Python library

To use Linguistica 5 as a Python library, an essential step is to initialize a Linguistica object. The way this can be done depends on the nature of your data source:

Data source

read_corpus(file_path[, encoding]) Create a Linguistica object with a corpus data file.
read_wordlist(file_path[, encoding]) Create a Linguistica object with a wordlist file.
from_corpus(corpus_object, \*\*kwargs) Create a Linguistica object with a corpus object.
from_wordlist(wordlist_object, \*\*kwargs) Create a Linguistica object with a wordlist object.

For instance, if the Brown corpus is available on your local drive (see Raw corpus text):

>>> import linguistica as lxa
>>> lxa_object = lxa.read_corpus('path/to/english-brown.txt')

Use read_wordlist() if you have a wordlist text file instead (see Wordlist).

Use from_corpus() or from_wordlist() if your data is an in-memory Python object (either a corpus text or a wordlist).

Parameters

The functions introduced in Data source all allow optional keyword arguments which are parameters for the Linguistica object. Different Linguistica modules make use of different parameters; see Full API documentation.

For example, to deal with only the first 500,000 word tokens in the Brown corpus:

>>> import linguistica as lxa
>>> lxa_object = lxa.read_corpus('path/to/english-brown.txt', max_word_tokens=500000)
Parameter Meaning Default
max_word_tokens maximum number of word tokens to be handled 0 (= all)
max_word_types maximum number of word types to be handled 1000
min_stem_length minimum stem length 4
max_affix_length maximum affix length 4
min_sig_count minimum number of stems for a valid signature 5
min_context_count minimum number of occurrences for a valid context 3
n_neighbors number of syntactic word neighbors 9
n_eigenvectors number of eigenvectors (in dimensionality reduction) 11
suffixing whether the language is suffixing 1 (= yes)
keep_case whether case distinctions (“the” vs “The”) are kept 0 (= no)

The method parameters() returns the parameters and their values as a dict:

>>> from pprint import pprint
>>> pprint(lxa_object.parameters())
{'keep_case': 0,
 'max_affix_length': 4,
 'max_word_tokens': 0,
 'max_word_types': 1000,
 'min_context_count': 3,
 'min_sig_count': 5,
 'min_stem_length': 4,
 'n_eigenvectors': 11,
 'n_neighbors': 9,
 'suffixing': 1}

To change one or multiple parameters of a Linguistica object, use change_parameters() with keyword arguments:

>>> lxa_object.parameters()['min_stem_length']  # before the change
4
>>> lxa_object.change_parameters(min_stem_length=3)
>>> lxa_object.parameters()['min_stem_length']  # after the change
3

To reset all parameters to their default values, use use_default_parameters():

>>> lxa_object.parameters()['min_stem_length']  # non-default value
3
>>> lxa_object.use_default_parameters()
>>> lxa_object.parameters()['min_stem_length']
4
linguistica.from_corpus(corpus_object, **kwargs)

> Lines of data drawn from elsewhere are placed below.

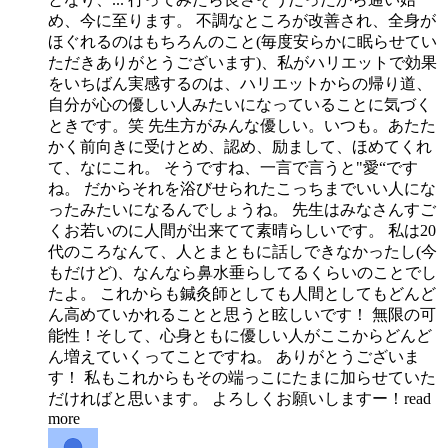
め、今に至ります。 不調なところが改善され、全身が
ほぐれるのはもちろんのこと(毎度安らかに眠らせてい
ただきありがとうございます)、私がハリエットで効果
をいちばん実感するのは、ハリエットからの帰り道、
自分が心の優しい人みたいになっていることに気づく
ときです。笑 先生方がみんな優しい。いつも。あたた
かく前向きに受けとめ、認め、励まして、ほめてくれ
て、なにこれ。 そうですね、一言で言うと"愛“です
ね。 だからそれを浴びせられたこっちまでいい人にな
ったみたいになるんでしょうね。 先生はみなさんすご
くお若いのに人間が出来てて素晴らしいです。 私は20
代のころなんて、人とまともに話しできなかったし(今
もだけど)、なんなら鼻水垂らしてるくらいのことでし
たよ。 これからも鍼灸師としても人間としてもどんど
ん高めていかれることと思うと眩しいです！ 無限の可
能性！そして、心身ともに優しい人がここからどんど
ん増えていくってことですね。 ありがとうございま
す！ 私もこれからもその端っこにたまに加らせていた
だければと思います。 よろしくお願いしますー！
read
more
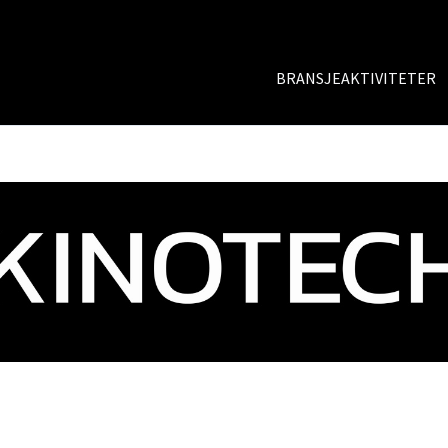
BRANSJEAKTIVITETER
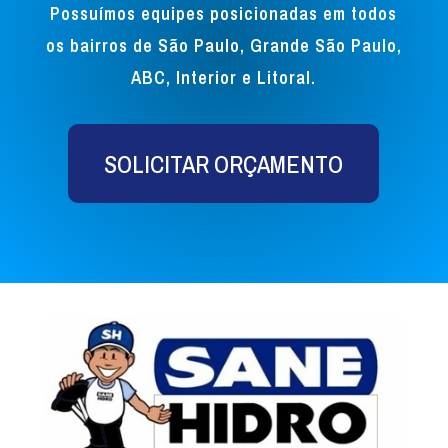
Possuímos equipes posicionadas em todos
os bairros de São Paulo, Grande São Paulo,
ABC, Interior e Litoral.
SOLICITAR ORÇAMENTO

Create a Linguistica object with a corpus object.

Parameters:
  • corpus_object – either a long string of text (with spaces separating word tokens) or a list of strings as word tokens
  • kwargs – keyword arguments for parameters and their values.
linguistica.from_wordlist(wordlist_object, **kwargs)

Create a Linguistica object with a wordlist object.

Parameters:
  • wordlist_object – either a dict of word types (as strings) mapped to their token counts or an iterable of word types (as strings).
  • kwargs – keyword arguments for parameters and their values.
linguistica.read_corpus(file_path, encoding='utf8', **kwargs)

Create a Linguistica object with a corpus data file.

Parameters:
  • file_path – path of input corpus file
  • encoding – encoding of the file at file_path. Default: 'utf8'
  • kwargs – keyword arguments for parameters and their values.
linguistica.read_wordlist(file_path, encoding='utf8', **kwargs)

Create a Linguistica object with a wordlist file.

Parameters:
  • file_path – path of input wordlist file where each line contains one word type (and, optionally, a whitespace plus the token count for that word).
  • encoding – encoding of the file at file_path. Default: 'utf8'
  • kwargs – keyword arguments for parameters and their values.